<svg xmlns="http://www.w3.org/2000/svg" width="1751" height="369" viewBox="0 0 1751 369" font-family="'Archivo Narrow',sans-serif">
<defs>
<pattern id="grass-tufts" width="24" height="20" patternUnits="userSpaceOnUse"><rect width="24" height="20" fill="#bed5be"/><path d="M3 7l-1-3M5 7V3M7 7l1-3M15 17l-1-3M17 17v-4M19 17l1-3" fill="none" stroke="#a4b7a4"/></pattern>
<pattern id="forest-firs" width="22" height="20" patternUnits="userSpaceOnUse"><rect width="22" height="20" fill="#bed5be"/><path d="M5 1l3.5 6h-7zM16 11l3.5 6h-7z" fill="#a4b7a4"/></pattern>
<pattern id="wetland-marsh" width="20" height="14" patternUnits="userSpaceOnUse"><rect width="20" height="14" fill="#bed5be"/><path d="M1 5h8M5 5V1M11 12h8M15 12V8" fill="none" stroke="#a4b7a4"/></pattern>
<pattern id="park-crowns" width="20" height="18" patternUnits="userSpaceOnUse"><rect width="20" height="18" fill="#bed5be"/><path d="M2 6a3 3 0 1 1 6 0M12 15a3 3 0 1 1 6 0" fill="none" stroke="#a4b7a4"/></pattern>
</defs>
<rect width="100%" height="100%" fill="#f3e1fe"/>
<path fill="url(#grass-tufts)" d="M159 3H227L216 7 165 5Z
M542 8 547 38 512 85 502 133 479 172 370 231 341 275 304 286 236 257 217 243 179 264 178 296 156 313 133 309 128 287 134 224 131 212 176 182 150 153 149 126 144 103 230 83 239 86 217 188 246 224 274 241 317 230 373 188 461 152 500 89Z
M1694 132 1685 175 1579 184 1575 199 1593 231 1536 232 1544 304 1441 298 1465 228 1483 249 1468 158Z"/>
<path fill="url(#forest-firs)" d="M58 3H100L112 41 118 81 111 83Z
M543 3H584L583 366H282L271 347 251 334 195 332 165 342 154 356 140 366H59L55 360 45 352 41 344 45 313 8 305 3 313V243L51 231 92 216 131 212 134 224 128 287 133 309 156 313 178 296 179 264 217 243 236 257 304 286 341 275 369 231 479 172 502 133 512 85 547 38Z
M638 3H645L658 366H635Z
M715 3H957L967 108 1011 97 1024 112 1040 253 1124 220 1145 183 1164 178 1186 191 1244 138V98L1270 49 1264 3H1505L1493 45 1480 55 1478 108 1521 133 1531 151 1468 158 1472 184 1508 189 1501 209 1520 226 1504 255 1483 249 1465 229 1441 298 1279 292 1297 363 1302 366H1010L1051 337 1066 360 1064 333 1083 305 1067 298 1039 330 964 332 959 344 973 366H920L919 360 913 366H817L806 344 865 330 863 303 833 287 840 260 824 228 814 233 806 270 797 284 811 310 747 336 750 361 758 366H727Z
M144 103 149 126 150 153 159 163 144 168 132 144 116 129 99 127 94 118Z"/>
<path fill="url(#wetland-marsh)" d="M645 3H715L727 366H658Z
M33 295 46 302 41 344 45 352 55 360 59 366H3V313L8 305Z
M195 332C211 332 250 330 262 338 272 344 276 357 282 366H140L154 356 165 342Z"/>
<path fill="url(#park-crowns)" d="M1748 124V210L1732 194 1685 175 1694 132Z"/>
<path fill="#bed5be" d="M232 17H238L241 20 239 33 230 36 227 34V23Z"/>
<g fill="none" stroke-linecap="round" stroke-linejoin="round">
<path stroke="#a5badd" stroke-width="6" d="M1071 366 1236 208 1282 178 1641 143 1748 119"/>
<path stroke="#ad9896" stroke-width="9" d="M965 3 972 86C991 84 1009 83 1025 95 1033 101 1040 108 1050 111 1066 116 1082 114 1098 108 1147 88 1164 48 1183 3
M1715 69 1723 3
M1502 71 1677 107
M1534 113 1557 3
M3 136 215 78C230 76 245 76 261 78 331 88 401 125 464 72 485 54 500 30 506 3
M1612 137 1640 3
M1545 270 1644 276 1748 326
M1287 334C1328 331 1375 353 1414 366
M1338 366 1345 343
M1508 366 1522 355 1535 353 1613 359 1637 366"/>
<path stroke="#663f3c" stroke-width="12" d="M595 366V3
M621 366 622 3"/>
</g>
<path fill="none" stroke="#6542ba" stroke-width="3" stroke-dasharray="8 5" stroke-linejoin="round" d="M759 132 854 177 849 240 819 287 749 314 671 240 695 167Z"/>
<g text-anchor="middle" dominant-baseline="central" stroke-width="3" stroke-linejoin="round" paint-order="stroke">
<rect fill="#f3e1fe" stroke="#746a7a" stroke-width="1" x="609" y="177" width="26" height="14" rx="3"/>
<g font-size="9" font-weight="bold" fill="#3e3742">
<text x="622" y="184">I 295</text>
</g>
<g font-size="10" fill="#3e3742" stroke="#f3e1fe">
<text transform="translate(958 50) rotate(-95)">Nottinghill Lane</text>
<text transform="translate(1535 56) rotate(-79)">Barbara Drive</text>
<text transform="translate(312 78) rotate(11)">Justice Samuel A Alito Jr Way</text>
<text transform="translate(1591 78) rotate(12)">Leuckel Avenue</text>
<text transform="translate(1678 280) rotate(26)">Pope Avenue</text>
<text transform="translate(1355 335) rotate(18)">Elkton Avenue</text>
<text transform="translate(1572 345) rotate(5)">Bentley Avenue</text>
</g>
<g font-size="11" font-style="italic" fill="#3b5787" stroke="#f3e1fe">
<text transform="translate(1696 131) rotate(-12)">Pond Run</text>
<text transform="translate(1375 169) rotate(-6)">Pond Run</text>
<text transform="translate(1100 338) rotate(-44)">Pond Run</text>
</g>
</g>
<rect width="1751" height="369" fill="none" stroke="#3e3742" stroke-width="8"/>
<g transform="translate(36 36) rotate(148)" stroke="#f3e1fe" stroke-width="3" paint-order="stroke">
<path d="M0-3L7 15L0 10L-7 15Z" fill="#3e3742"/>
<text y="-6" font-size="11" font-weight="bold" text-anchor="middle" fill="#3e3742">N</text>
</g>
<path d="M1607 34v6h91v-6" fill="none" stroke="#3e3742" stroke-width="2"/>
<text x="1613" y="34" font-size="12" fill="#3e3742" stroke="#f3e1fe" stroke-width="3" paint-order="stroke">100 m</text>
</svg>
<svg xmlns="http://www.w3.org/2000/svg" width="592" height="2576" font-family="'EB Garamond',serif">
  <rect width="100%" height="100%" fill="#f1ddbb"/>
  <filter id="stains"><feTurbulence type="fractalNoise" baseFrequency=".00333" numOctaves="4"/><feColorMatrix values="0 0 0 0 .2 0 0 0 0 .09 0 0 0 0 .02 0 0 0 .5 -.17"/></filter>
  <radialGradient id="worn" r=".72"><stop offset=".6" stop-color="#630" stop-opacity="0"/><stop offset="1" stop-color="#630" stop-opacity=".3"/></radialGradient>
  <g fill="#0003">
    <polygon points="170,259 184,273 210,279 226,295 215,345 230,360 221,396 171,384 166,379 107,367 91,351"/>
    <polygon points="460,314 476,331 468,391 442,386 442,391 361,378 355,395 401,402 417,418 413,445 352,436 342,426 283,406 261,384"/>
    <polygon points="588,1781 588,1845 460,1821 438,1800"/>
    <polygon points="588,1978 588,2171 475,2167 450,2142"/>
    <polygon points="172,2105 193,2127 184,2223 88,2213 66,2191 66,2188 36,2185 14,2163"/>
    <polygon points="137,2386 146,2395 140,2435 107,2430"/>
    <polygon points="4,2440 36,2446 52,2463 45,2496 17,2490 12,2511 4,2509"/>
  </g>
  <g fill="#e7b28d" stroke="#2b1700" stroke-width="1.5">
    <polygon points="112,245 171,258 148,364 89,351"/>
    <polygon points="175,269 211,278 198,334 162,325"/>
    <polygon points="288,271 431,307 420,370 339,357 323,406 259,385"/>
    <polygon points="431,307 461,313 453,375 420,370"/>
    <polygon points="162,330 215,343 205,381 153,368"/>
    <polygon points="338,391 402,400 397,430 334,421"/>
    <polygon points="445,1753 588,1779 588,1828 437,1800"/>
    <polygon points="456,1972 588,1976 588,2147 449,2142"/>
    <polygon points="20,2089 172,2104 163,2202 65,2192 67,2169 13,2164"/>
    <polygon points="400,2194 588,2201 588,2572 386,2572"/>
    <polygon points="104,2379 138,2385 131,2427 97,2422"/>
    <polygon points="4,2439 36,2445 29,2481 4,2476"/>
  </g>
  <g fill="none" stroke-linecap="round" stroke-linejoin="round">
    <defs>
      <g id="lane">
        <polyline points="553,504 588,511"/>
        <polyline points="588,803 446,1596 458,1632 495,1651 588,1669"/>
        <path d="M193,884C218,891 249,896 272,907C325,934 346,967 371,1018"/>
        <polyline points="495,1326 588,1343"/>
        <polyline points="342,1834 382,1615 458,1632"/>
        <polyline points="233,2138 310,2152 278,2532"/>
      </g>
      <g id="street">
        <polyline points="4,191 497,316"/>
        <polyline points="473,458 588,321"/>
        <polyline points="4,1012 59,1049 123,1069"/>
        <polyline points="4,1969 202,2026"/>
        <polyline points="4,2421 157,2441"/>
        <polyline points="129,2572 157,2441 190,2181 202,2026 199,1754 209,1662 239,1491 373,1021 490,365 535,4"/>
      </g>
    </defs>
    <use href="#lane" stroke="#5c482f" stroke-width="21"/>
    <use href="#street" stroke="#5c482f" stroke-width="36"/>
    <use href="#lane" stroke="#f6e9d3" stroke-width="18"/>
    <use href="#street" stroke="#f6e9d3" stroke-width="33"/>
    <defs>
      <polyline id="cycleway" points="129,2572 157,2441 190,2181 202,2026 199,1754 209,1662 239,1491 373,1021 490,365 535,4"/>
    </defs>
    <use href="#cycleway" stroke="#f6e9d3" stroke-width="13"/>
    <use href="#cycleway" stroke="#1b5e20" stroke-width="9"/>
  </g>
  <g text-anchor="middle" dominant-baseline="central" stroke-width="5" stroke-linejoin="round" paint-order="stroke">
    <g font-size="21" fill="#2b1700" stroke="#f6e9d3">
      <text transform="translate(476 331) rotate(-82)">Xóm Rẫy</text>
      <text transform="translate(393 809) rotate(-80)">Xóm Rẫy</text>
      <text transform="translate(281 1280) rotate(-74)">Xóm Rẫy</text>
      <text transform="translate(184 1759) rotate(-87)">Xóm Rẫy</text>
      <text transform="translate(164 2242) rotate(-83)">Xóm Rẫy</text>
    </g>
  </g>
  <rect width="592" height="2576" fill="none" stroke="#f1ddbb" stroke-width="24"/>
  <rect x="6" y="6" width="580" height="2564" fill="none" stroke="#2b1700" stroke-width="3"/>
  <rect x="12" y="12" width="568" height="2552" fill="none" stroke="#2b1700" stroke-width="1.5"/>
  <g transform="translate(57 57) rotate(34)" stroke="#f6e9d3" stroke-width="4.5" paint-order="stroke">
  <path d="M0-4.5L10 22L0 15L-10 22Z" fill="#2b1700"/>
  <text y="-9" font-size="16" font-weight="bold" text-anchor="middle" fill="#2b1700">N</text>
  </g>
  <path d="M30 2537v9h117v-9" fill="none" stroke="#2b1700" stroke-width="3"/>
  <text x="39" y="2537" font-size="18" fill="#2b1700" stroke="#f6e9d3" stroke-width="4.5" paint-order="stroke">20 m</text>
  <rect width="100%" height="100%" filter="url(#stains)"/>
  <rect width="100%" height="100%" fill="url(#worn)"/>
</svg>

_ _ _

§ AIM OF THE TASK: Search the material above for the word "worn", and return each line that holds it.

§ RESULT:
  <radialGradient id="worn" r=".72"><stop offset=".6" stop-color="#630" stop-opacity="0"/><stop offset="1" stop-color="#630" stop-opacity=".3"/></radialGradient>
  <rect width="100%" height="100%" fill="url(#worn)"/>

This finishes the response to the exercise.